Seven Reasons Carrots & Sticks (Often)
The starting point for any discussion of motivation in the workplace is a simple fact of life: People have to earn a living. If employee compensation isn't adequate or equitable, the focus will be on the unfairness of the situation. Without fairness in baseline compensation you'll get very little motivation at all.
But once we're past that threshold, carrots and sticks can achieve precisely the opposite of their intended aims. Rewards can transform an interesting task into a drudge. They can turn play into work. Traditional "if-then" rewards can give us less of what we want. They can:
- Extinguish intrinsic motivation,
- Diminish performance,
- Crush creativity, and
- Crowd out good behavior.
- Encourage cheating, shortcuts and unethical behavior
- Become addictive, and
- Foster short-term thinking.
These are the bugs in our current operating system. For those driven by intrinsic motivation - the drive to do something because it is interesting, challenging, and absorbing - is essential for high levels of creativity.
Goals that people set for themselves and that are devoted to attaining mastery are usually healthy. But goals imposed by others - sales targets, quarterly returns, standardized test scores, etc. - can sometimes have dangerous side effects.
The problem with making an extrinsic reward the only destination that matters is that some people will choose the quickest route there, even if it means taking the low road.
In contrast, when the reward is the activity itself - deepening learning, delighting customers, doing one's best - there are no shortcuts. The only route to the destination is the high road.
The Special Circumstances When They Do Carrots and sticks aren't all bad. They can be effective for rule-based routine tasks - because there's little intrinsic motivation to undermine and not much creativity to crush. You'll increase your chances of success using rewards for
routine tasks if you:
- Offer rationale for why the task is necessary. A job that is not inherently interesting can become more meaningful if it's a part of a larger purpose.
- Acknowledge that the task is boring.
- Allow people to complete the task their own way (autonomy).

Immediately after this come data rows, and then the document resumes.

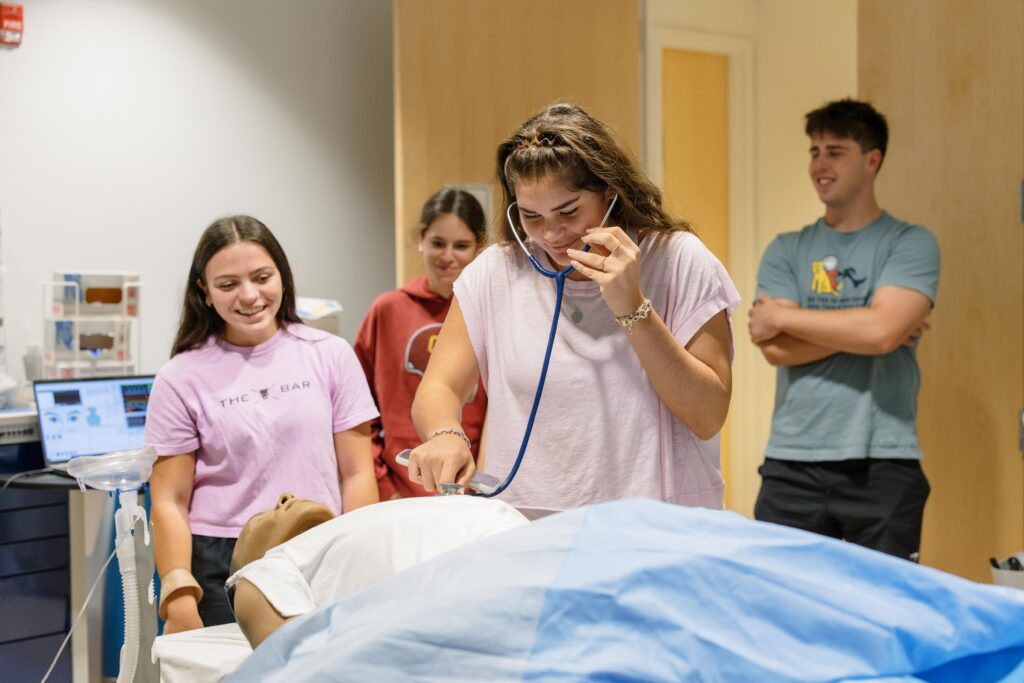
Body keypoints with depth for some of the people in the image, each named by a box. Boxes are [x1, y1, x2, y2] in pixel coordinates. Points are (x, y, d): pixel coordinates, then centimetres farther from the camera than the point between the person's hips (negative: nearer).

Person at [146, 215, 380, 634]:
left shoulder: (330, 356, 5)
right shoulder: (182, 379, 2)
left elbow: (356, 473, 6)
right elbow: (169, 501, 1)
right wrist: (178, 596, -9)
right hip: (220, 569, -1)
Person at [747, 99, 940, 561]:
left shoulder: (910, 244, 2)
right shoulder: (786, 251, 10)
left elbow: (881, 331, -15)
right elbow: (777, 349, -4)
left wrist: (783, 317, -6)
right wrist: (859, 326, -10)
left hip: (883, 468, -2)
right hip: (792, 464, 2)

For non-routine conceptual tasks, rewards are more perilous - particularly those of the "if-then" variety.
But "now that" rewards - non-contingent rewards given after the task is complete - can sometimes be okay for more creative work. If tangible rewards are given unexpectedly to people after they have finished a task, the rewards are less likely to be experienced as the reason for doing the task and are thus less likely to be detrimental to intrinsic motivation.
You'll do even better for rewarding non-routine, creative work if you follow two more guidelines:
- Consider non-tangible rewards. Praise and positive feedback are much
less corrosive than cash and trophies.
- Provide useful information. Give people meaningful information about their work. The more feedback focuses on specifics and the more praise is about effort and strategy rather than about achieving a particular outcome - the more effective it can be.